When the UK voted to leave the EU in 2016, it created an unprecedented challenge for government. Departments had to formulate new policies, procure goods and services, design and implement new systems and engage stakeholders. Departments also had to plan for multiple potential outcomes and respond to changing deadlines. The scale of resources devoted to the work was significant. Departments spent more than £4.4 billion on preparations between 2016 and 31 January 2020. Ahead of the then 31 October 2019 deadline, more than 22,000 civil servants were involved in EU Exit.
Government still has a lot to do to manage the end of the transition period, particularly on preparations for the border. It is now also responding to the demands of a global pandemic, which like EU Exit requires a fast-paced response, coordinated action and effective external transparency and communication.
Today’s report from the NAO highlights nine insights which fall into four key areas: planning, oversight, collaboration and financial management. The key points include:
- The need for government to improve how it deals with uncertainty by planning for scenarios which will have a significant impact and could reasonably occur, even if some of these may not be the desired outcome.
- The importance of government developing clear structures for quick decision-making and clear accountability. It should also draw on expertise in implementation from the start as a routine part of policy development, to build a realistic understanding of the scale and complexity of the task.
- The need to engage early with partners, stakeholders, businesses and individuals to understand and communicate what is required of them.
- The importance of strong financial management and the need to track spending from the outset.
“Preparing for EU Exit continues to be a highly complex and challenging task for government and stakeholders.
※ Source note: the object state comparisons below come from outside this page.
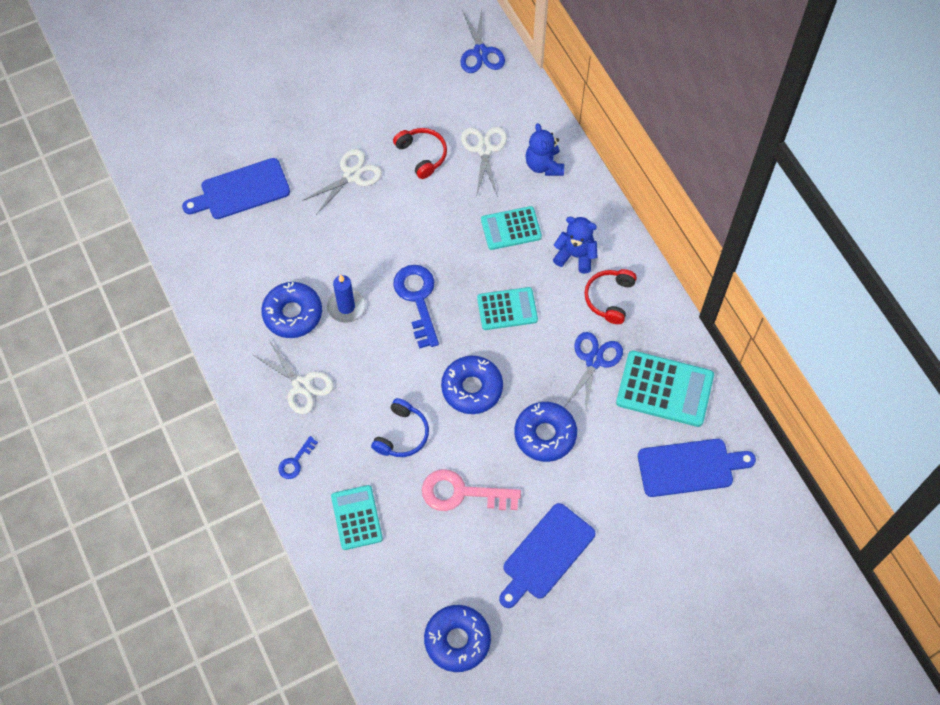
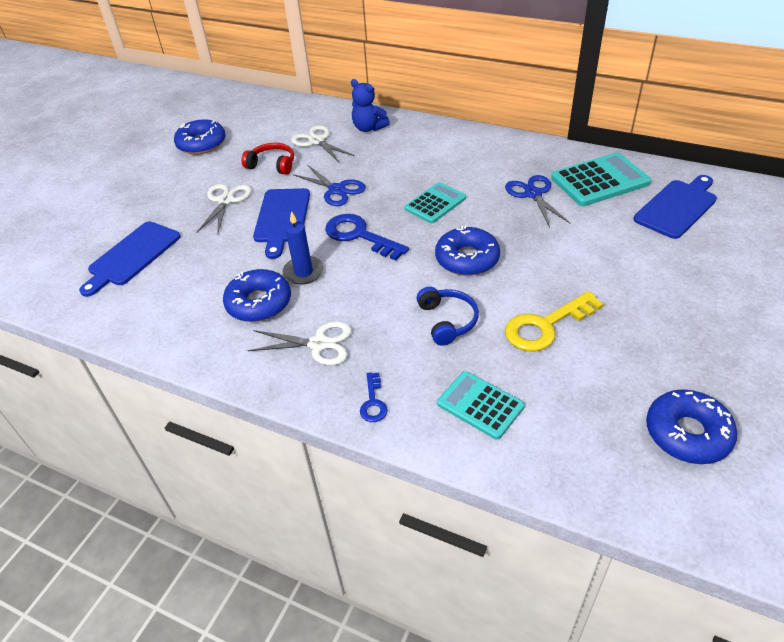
camera: 35 degrees left, 20 degrees down
pink key [422,469,521,511] -> yellow key [505,291,604,352]
blue scissors [460,9,505,73] -> blue scissors moved to [293,165,366,206]
turquoise calculator [481,206,542,250] -> none
blue cutting board [499,503,595,608] -> blue cutting board moved to [253,188,310,259]
blue donut [514,402,577,462] -> blue donut moved to [174,119,226,155]
blue teddy bear [553,217,597,274] -> none
red headphones [584,269,637,324] -> none

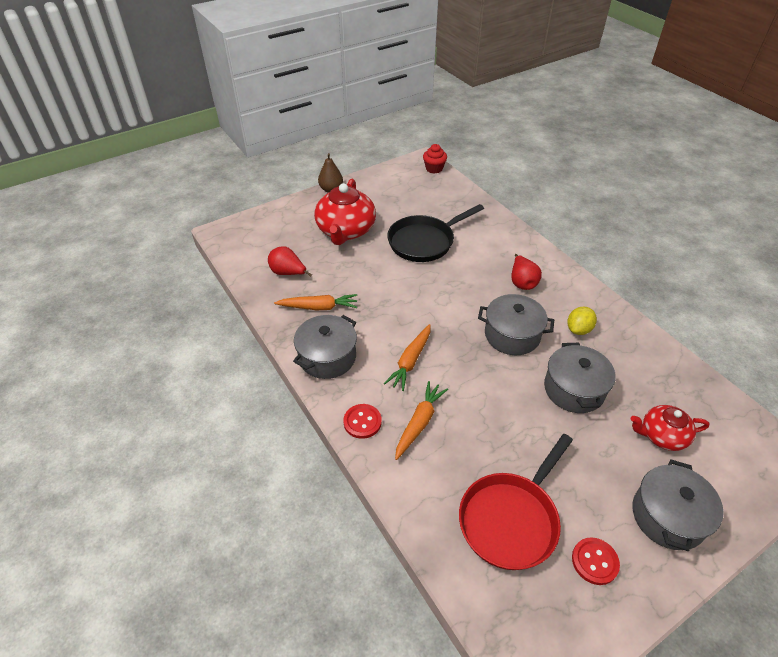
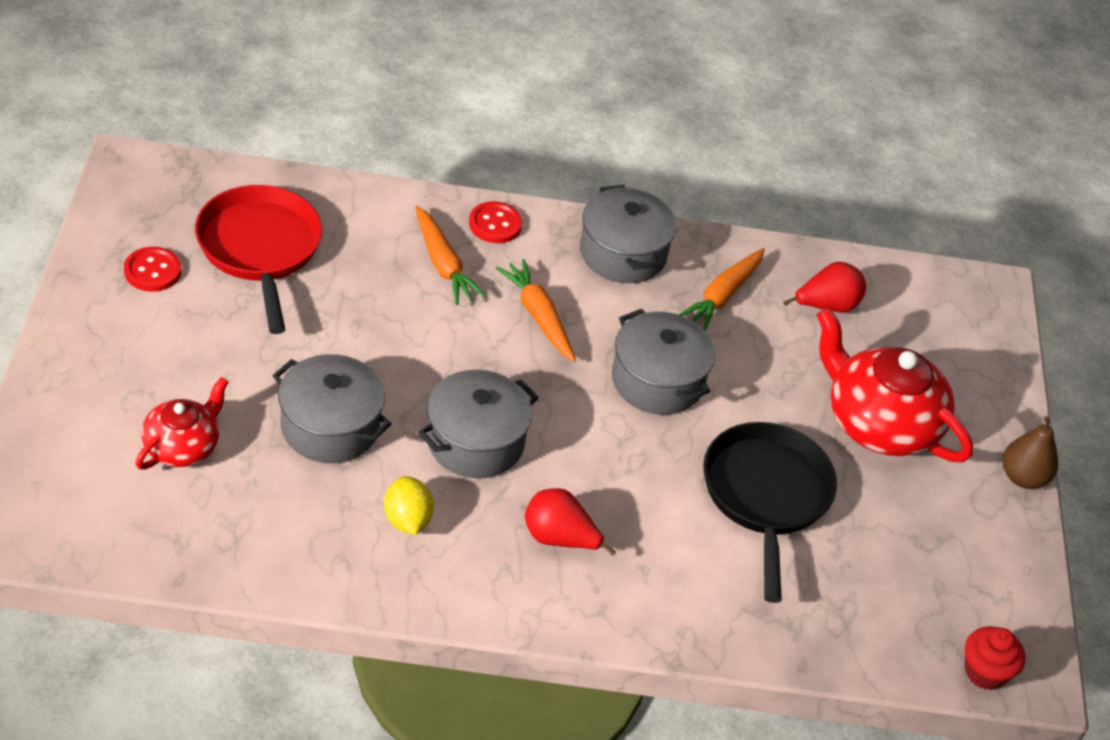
camera: 120 degrees right, 0 degrees up
grey pot [632,459,724,551] -> grey pot moved to [612,309,715,415]

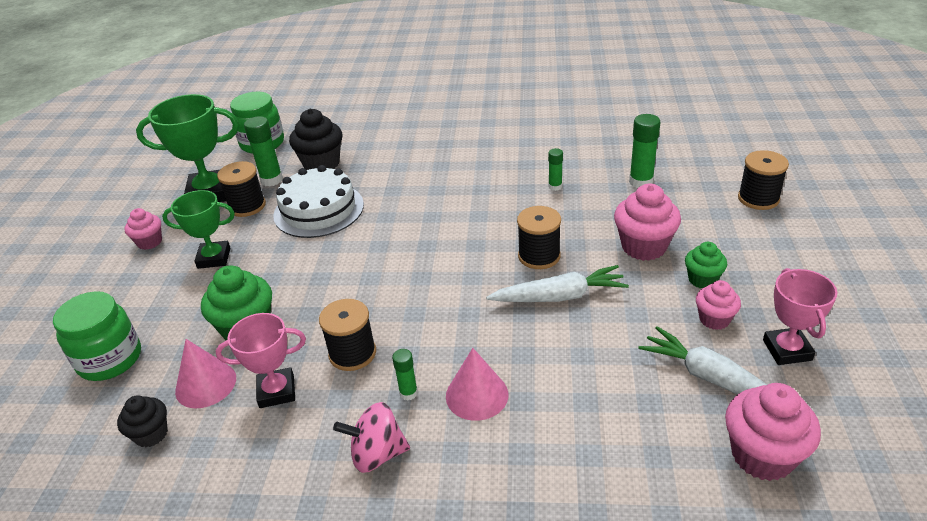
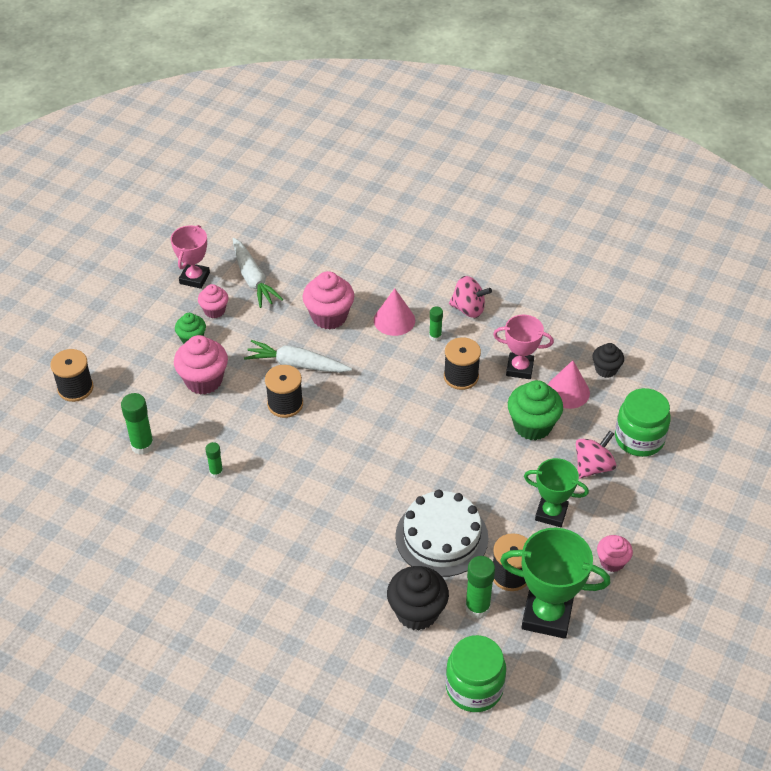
camera: 160 degrees left, 10 degrees up
pink cupcake [725,383,821,481] -> pink cupcake moved to [303,271,354,329]
none -> pink spinning top [576,431,616,479]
Our work draws out the learning from government’s experience to help it improve its approach, by planning for multiple outcomes ahead of time, ensuring clear oversight structures, collaborating more effectively, and ensuring strong financial management is built in from the start.
“Government can draw on this learning in preparing for the end of the transition period and beyond, and in managing other cross-government challenges including its response to COVID-19 and net zero.”